--- EXTRACTED TEXT ---
Now if only I had some alternative way of getting through this door...

Now if only I had some alternative way of getting through this door…

So having mentioned the absurd play control, I should point out that Hail to the King shoots for the survival horror genre, imitating Resident Evil like an obnoxious little brother. It keeps all the most exciting moments, but skips over the finer details that actually make for a finely-tuned sort of stressful experience. Ash gathers items that he uses to open up new areas. Usually it doesn’t take much effort to figure out how to use them. The map for the game doesn’t have nearly as many locations as even RE’s Spencer mansion, so often you’ll find your keys right under the mat. Still, you need a few leaps of faith to bypass the usual flaws in survival horror puzzling; Ash approaches the door to the hellbilly cabin. “I can’t get in! The lock doesn’t open from this side!” I almost had to put down my ax and take off my chain saw arm so I could relax enough to figure out how to get in. (Rest assured, when I do an article on Silent Hill 2, I will say something about how James can’t reach the key on the other side of the bars, but doesn’t think to use his monster-whacking stick.) At the very least, I felt justified in playing this game if not for one puzzle near the end, which said, “A complex scale used to measure the specific gravity of six nearby materials.” Thankfully, the powerful cliche keeping the door locked proves no match for Ash’s (finally) direct problem solving approach–he blasts the scale with his shotgun and the door opens.

Fuck that shit. Finally I get to use my weapons creatively.

Fuck that shit. Finally I get to use my weapons creatively.

While it plays like an uninspired rough draft of Resident Evil that rushes you from boss fight to boss fight like it had a moral objection to down time, Bruce Campbell’s Ash saves Hail to the King from the piles of utter failure. The story revolves around a series of excuses for his swaggering, Army-of-Darkness bravado to take over, and the player even has a button dedicated to firing off taunting quips at the enemies. Bad sequels tend to rehash the same jokes, putting out more fan service than plot. If this game got one thing right, they built new dialogue around an existing character, and naturally Campbell knows how to bring out the finer nuances of cocky cynicism that turned Ash into the Beowulf of low-budget horror.

Oh yeah. They send him to Damascus. Did I mention he spends all of disc two in Damascus? Because that makes sense.

Oh yeah. They send him to Damascus. Did I mention he spends all of disc two in Damascus? Because that makes sense.

This game takes the trophy for biggest disclaimer I’ve ever attached to a recommendation. “You should play this game…if you really liked Army of Darkness or Evil Dead 2…and you didn’t have to pay much for it…and you don’t have access to a Resident Evil game…or Onimusha.” Despite its blandness, it plays well enough, and you can run through the whole thing in a few hours due to its boss-rush design, so it doesn’t require much of a commitment, and I do sometimes lament the fact that they don’t make any Mega Man-length games anymore. But if you have the choice this weekend, opt to see the Evil Dead musical instead.
--- PROVIDED DATA ---
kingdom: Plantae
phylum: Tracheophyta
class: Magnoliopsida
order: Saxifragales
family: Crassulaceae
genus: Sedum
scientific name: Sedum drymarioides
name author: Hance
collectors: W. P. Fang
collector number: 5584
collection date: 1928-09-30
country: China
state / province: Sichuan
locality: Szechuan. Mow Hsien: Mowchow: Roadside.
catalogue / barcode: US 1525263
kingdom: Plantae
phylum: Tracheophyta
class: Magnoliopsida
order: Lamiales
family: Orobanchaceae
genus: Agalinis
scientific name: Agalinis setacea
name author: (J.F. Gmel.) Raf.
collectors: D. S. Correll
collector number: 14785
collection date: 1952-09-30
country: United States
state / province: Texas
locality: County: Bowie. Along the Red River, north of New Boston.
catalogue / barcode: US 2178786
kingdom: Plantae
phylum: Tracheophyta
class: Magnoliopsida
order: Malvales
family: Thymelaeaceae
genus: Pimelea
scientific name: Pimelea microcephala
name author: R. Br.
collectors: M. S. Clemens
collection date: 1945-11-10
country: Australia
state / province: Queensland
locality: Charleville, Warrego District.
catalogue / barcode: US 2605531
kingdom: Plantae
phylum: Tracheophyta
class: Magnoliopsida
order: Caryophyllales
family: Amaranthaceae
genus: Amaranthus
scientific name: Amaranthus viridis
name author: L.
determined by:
---
* YOUR TASKS:
- a) According to the game review, why will you often find your keys right under the mat? Answer in one to three sentences.
- b) Reproduce the stretch of the game review from "While it plays" through "of low-budget horror.".
The records play no part in the work on this game review.

* SOLUTIONS PER TASK:
- a) The game's map has far fewer locations than even the Spencer mansion in Resident Evil. Because there are so few places to search, the items needed to open new areas are usually close at hand.

- b)
While it plays like an uninspired rough draft of Resident Evil that rushes you from boss fight to boss fight like it had a moral objection to down time, Bruce Campbell’s Ash saves Hail to the King from the piles of utter failure. The story revolves around a series of excuses for his swaggering, Army-of-Darkness bravado to take over, and the player even has a button dedicated to firing off taunting quips at the enemies. Bad sequels tend to rehash the same jokes, putting out more fan service than plot. If this game got one thing right, they built new dialogue around an existing character, and naturally Campbell knows how to bring out the finer nuances of cocky cynicism that turned Ash into the Beowulf of low-budget horror.